Garlic and Health
It is not difficult to incorporate a clove of garlic to his daily diet and it happens to be one of the five "magic" ingredients of polymeal recipe that promotes longevity according to a British institute.
The legend of cloves of garlic forming a protective wall against vampires could have been inspired by the actual protection it provides against infection when eaten or rubbing its hands.
History
Garlic is grown from 5000 years in Central Asia, then in Egypt and later in Europe.
The Ebers Papyrus, one of the oldest medical treatises, among 700 ingredients of the Egyptian pharmacy quoted in forty garlic remedies.
The Greek athletes eat it to improve circulation and promote performance (doping is not something new!).
Pliny the Elder in his Natural History gives a list of medicinal properties of garlic.
This is the essential ingredient with mint of the famous recipe of four thieves who plundered the cities devastated by cholera, without feeling the effects.

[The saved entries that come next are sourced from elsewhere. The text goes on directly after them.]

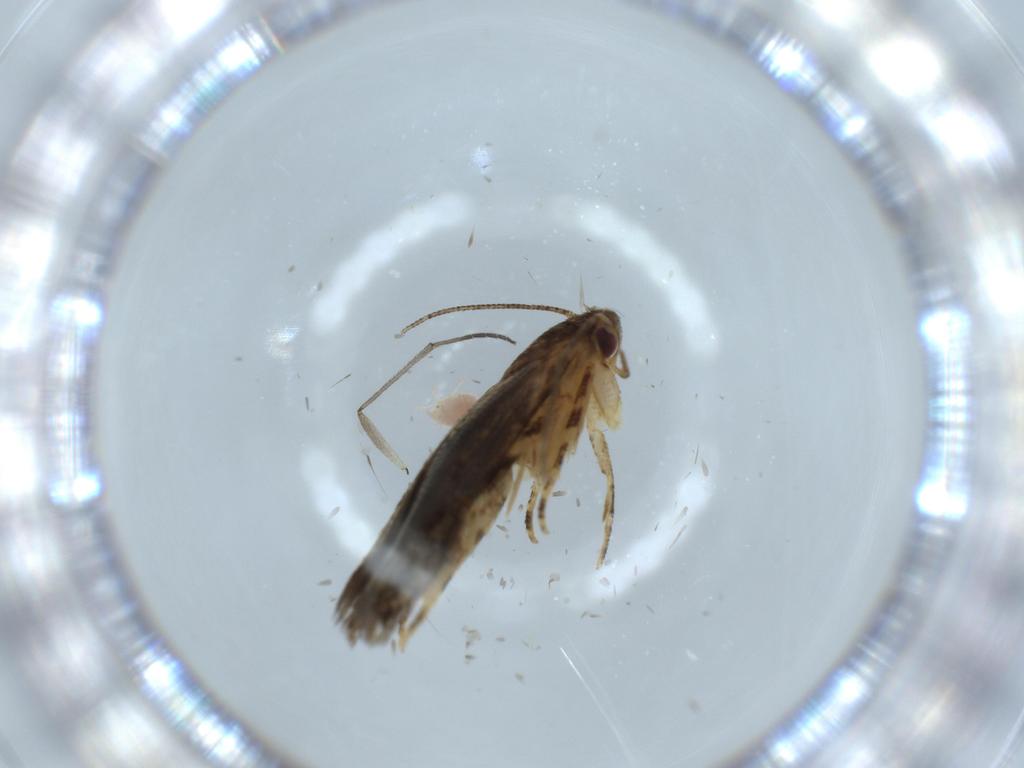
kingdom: Animalia
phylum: Arthropoda
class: Insecta
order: Lepidoptera
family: Momphidae
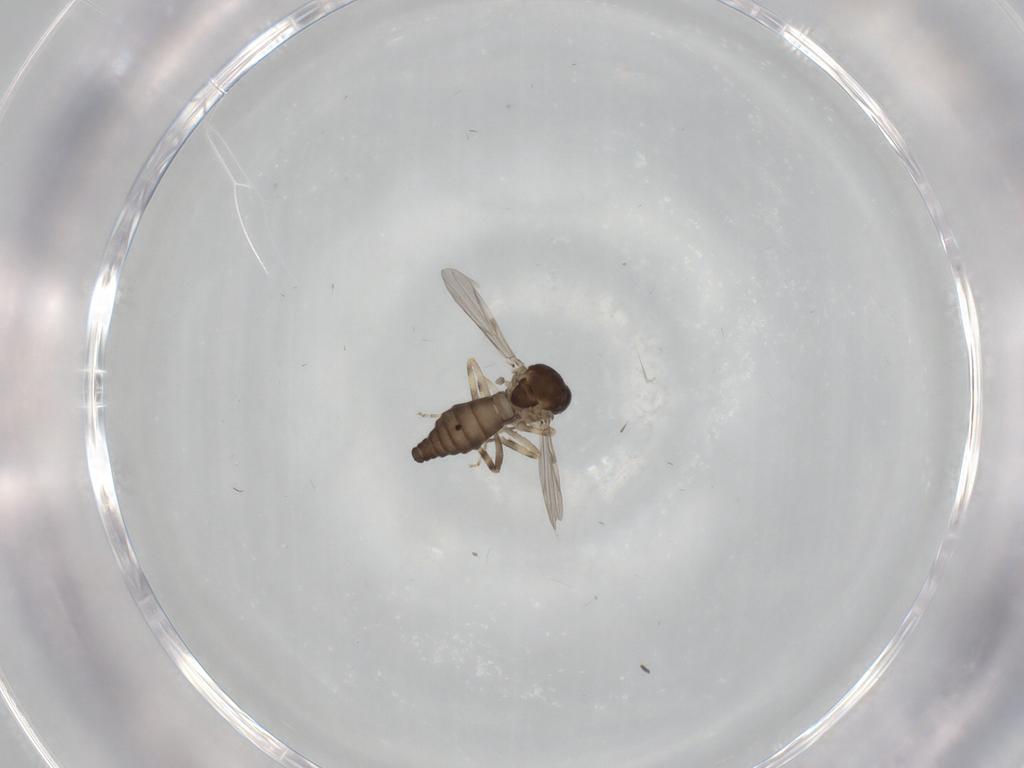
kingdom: Animalia
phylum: Arthropoda
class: Insecta
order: Diptera
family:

Garlic is found in many ancient cultures where it generally represents a protection against evil.
Useful nutrients
- Essential oils: allicin, diallyl disulphide, Alliin, alliinase, inulin.
- Vitamins A, B1, B2, C and E.
- Selenium.
- Silica, sulfur, iodine, with disinfectant properties.

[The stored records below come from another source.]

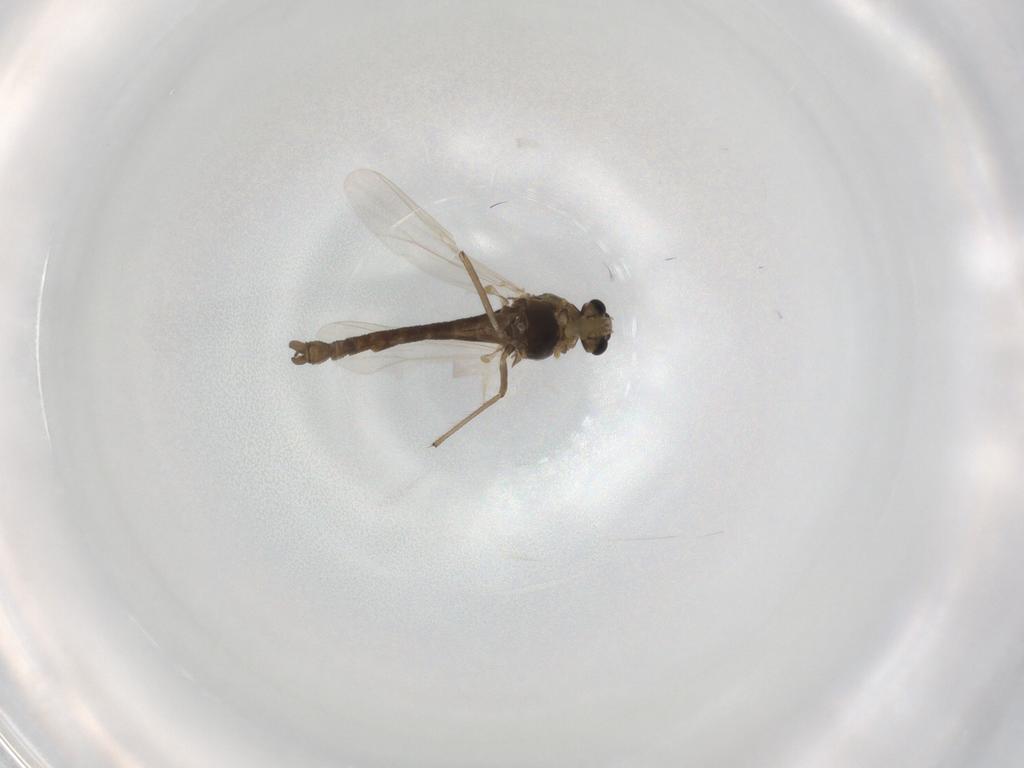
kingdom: Animalia
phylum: Arthropoda
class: Insecta
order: Diptera
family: Chironomidae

- Ajoene, an anticoagulant.
The allicin is one of the components which confers natural antibiotic properties to garlic.
Health benefits
Among centenarians may be found a good proportion of high consumers of garlic, and that reflects, among other medicinal properties, its anti-inflammatory quality, the capacity to fight against inflammation being a factor of longevity.
Main benefits:
- Antibiotics.
- Anti-parasite.
- Hypoglycaemia.
- Hypotensive.
- Disinfect intestine.
- Antirheumatic.
- Anticoagulant.
- Antioxidant.
The effects of garlic are to stimulate the heart, to facilitate blood circulation, combat inflammation, protect the brain and the cardiovascular system, reduce the adverse effects of diabetes, promote digestion, fight against cancer and increase longevity .
He fights the flu, angina, cancer, diarrhea, infections of all kinds and poisons.

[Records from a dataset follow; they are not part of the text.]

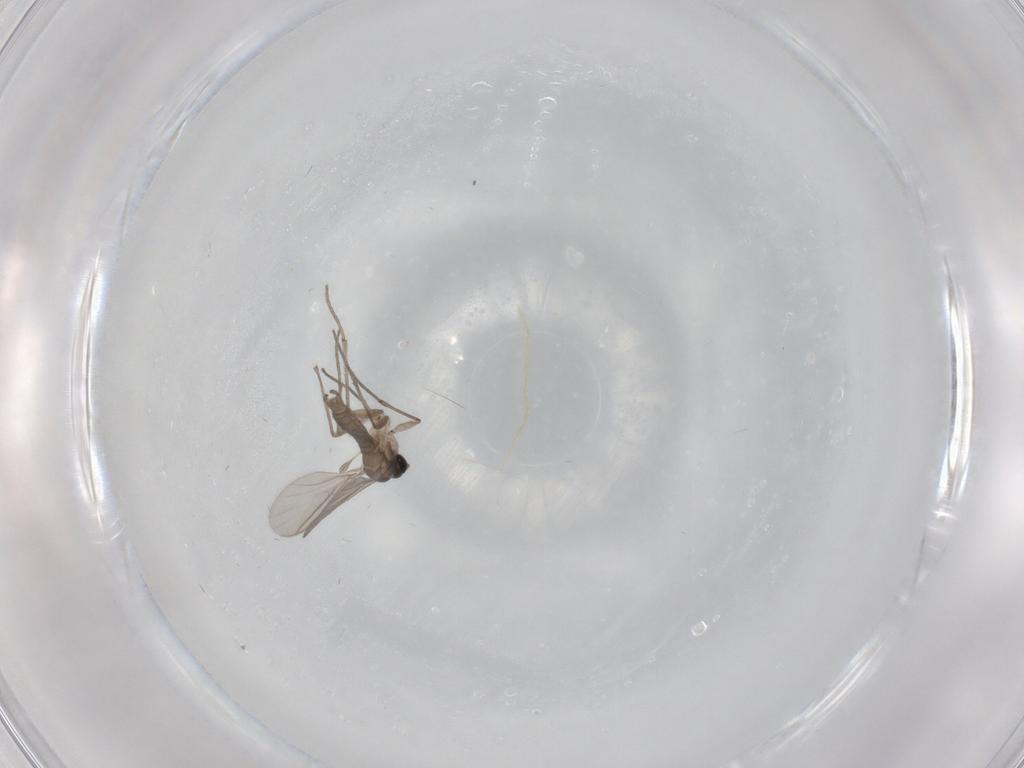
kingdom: Animalia
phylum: Arthropoda
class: Insecta
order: Diptera
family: Sciaridae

Consumption and production
It is consumed in all countries of the world.
The biggest producers are in order and thousands of tons, China (12,000), India (645), South Korea (325), Russia (254), USA (225). (Values in June 2008).
References
- Effects of garlic on blood.
- Garlic and vaso-dilatation.
- Consumption of garlic does not lower cholesterol, according to another study.
- Eric Block (1985). "The chemistry of garlic and onions." Scientific American. Garlic contains ajoene.